Second, I have realized that the formal proof of the cyclicality indicated by SK is not itself inductive in any obvious way but can be demonstrated by first proving four lemmas of which only the first is inductive. I shall leave the last three lemmas and the theorem itself for the student. Here is the first lemma and its proof.

\(\displaystyle n \in \mathbb Z,\ n \ge 1 \implies 8^{(4n-3)} = 20j_n + 8, \text { such that } n_j \in \mathbb Z \text { and } j_n \ge 0.\)

Proof

\(\displaystyle x \in \mathbb X \implies x \in \mathbb Z,\ x \ge 1, \text { and } \exists \text { non-negative integer } j_x \text { such that } 8^{(4x-3)} = 20j_x + 8.\)

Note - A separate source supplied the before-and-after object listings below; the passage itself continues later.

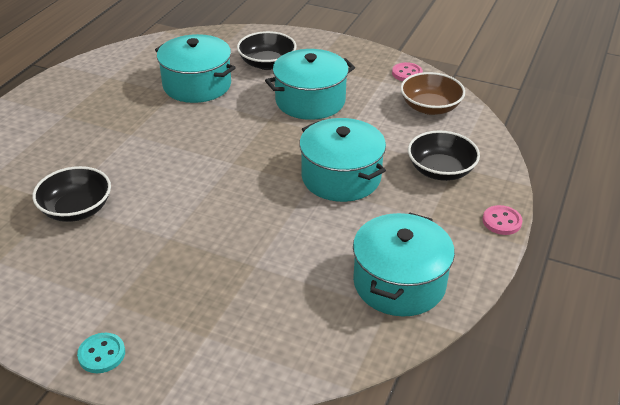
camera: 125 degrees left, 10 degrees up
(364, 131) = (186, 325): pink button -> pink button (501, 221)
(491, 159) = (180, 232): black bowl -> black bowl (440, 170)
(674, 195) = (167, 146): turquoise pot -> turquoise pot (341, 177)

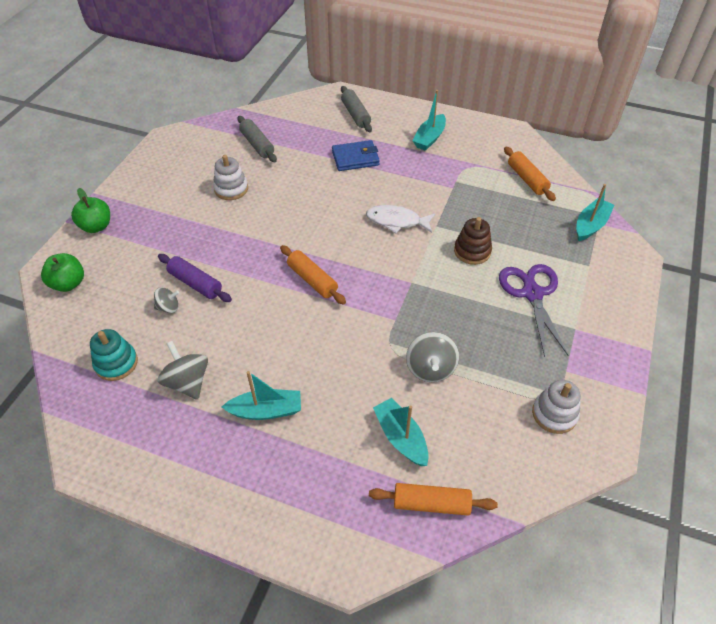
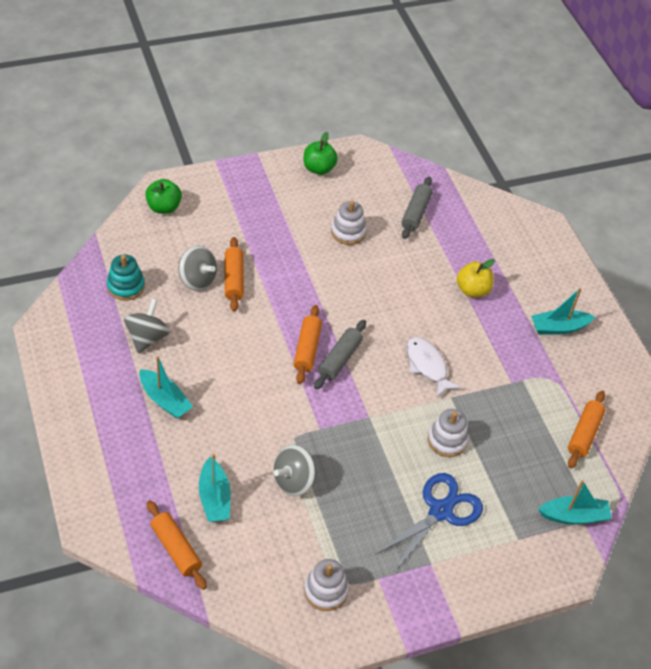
camera: 45 degrees right, 0 degrees up
(96, 226) = (228, 181): green apple -> green apple (319, 168)
(168, 307) = (197, 280): grey spinning top -> grey spinning top, size x1.66
(195, 283) = (234, 279): purple rolling pin -> orange rolling pin
(355, 115) = (529, 254): grey rolling pin -> grey rolling pin (339, 359)
(355, 158) = (472, 290): blue wallet -> yellow apple
(401, 437) = (214, 498): turquoise boat -> turquoise boat turned 150 degrees clockwise
(472, 251) = (447, 440): brown stacking toy -> white stacking toy
(532, 293) = (441, 511): purple scissors -> blue scissors

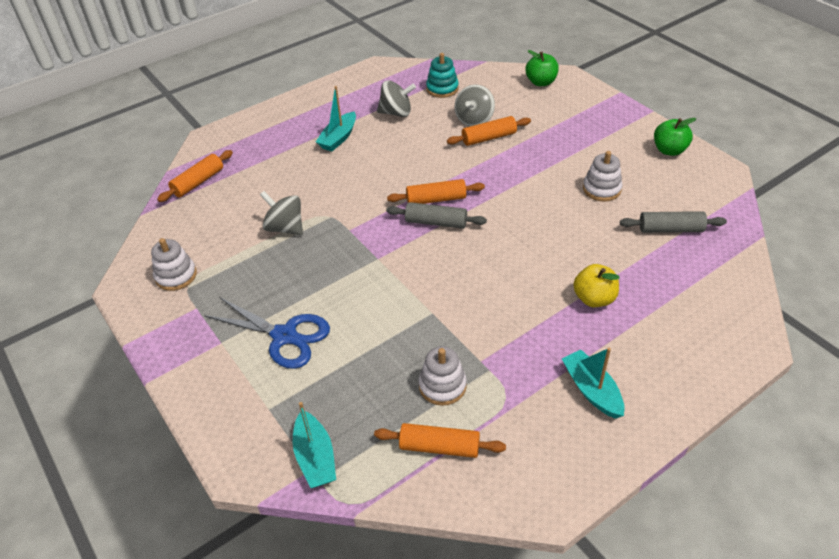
camera: 80 degrees right, 5 degrees down
(214, 498) = (252, 188): turquoise boat -> none
(427, 366) = (463, 285): white fish -> none
(447, 440) = (374, 322): white stacking toy -> white stacking toy (442, 386)

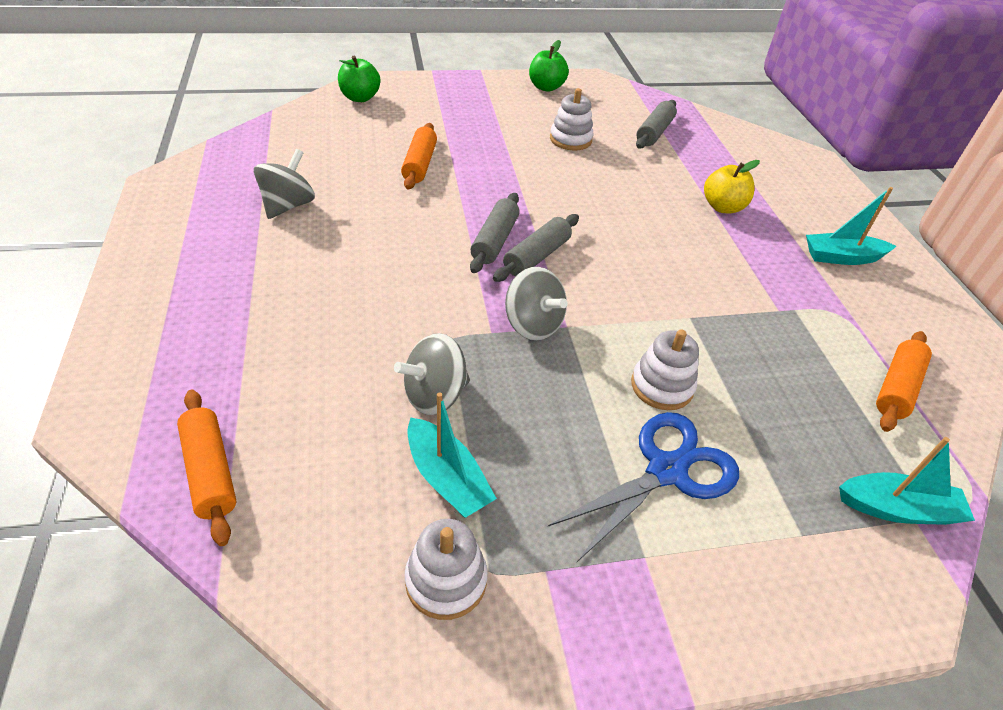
camera: 70 degrees left, 0 degrees up
(338, 138) = (281, 272): turquoise boat -> turquoise boat (447, 478)
(436, 199) = (495, 241): orange rolling pin -> grey rolling pin
(442, 89) = (284, 156): turquoise stacking toy -> none
(442, 386) = (807, 352): white stacking toy -> white stacking toy (662, 386)
(474, 120) = (375, 160): grey spinning top -> grey spinning top (533, 325)

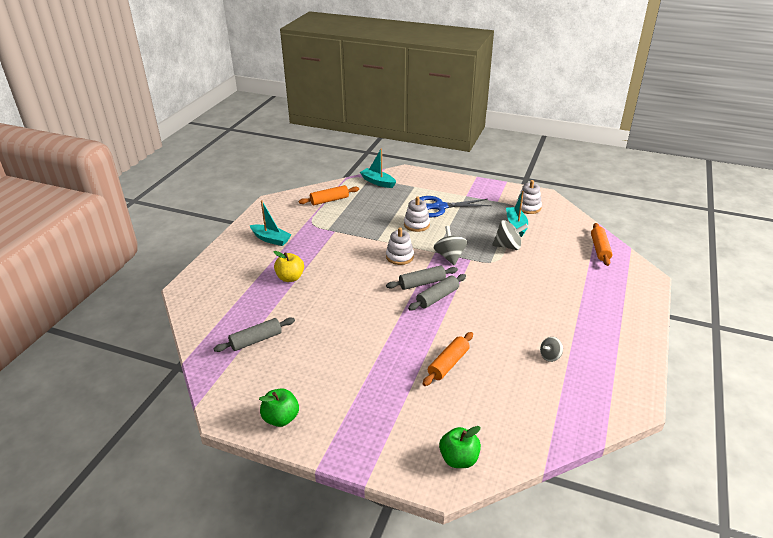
camera: 145 degrees left, 10 degrees down
(288, 206) = (550, 356): grey spinning top -> grey spinning top, size x0.60
(570, 139) = (323, 353): white stacking toy -> white stacking toy (399, 257)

Furthermore set X is not empty because

\(\displaystyle 1 \in \mathbb Z,\ 1 \ge 1,\ j_1 = 0,\ \text { and } 8^{(4*1-3)} = 8^1 = 20j_1 + 8 \implies 1 \in \mathbb X.\)

\(\displaystyle \text {Let } k \text { be an arbitrary member of } \mathbb X.\)

\(\displaystyle k + 1 \in \mathbb Z \text { and } k + 1 \ge 0 \because \ k \in \mathbb Z \text { and } k \ge 0 \text { by hypothesis.}\)

\(\displaystyle \text {Let } j_{k+1} = 8^4j_k + 1638.\)

\(\displaystyle j_{k + 1} \in \mathbb Z \text { and } j_{k+1} \ge 0\ \because \ j_k \in \mathbb Z \text { and } j_j \ge 0 \text { by hypothesis.}\)

\(\displaystyle 8^{\{4(k+1)-3\}} = 8^{(4k + 4 - 3)} = 8^4(8^{(4k-3)}) \implies\)

\(\displaystyle 8^{\{4(k-1)-3\}} = 8^4(20j_n + 8) \ \because \ 8^{(4k-3)} = 20j_k + 8 \text { by hypothesis}.\)

\(\displaystyle \therefore 8^{\{4(k+1)-3\}} = 20 * 8^4j_k + 32768 = 20 * 8^4j_k + 32760 + 8 =\)

\(\displaystyle 20(8^4j_k) + 20(1638) + 8 = 20(8^4j_k + 1638) + 8 = 20j_{k+1} + 8.\)

\(\displaystyle \therefore \mathbb X = \mathbb Z^+.\)

I suspect this theorem is simply one case of a much more general theorem about cyclicality of low-order digits of the positive powers of all positive integers.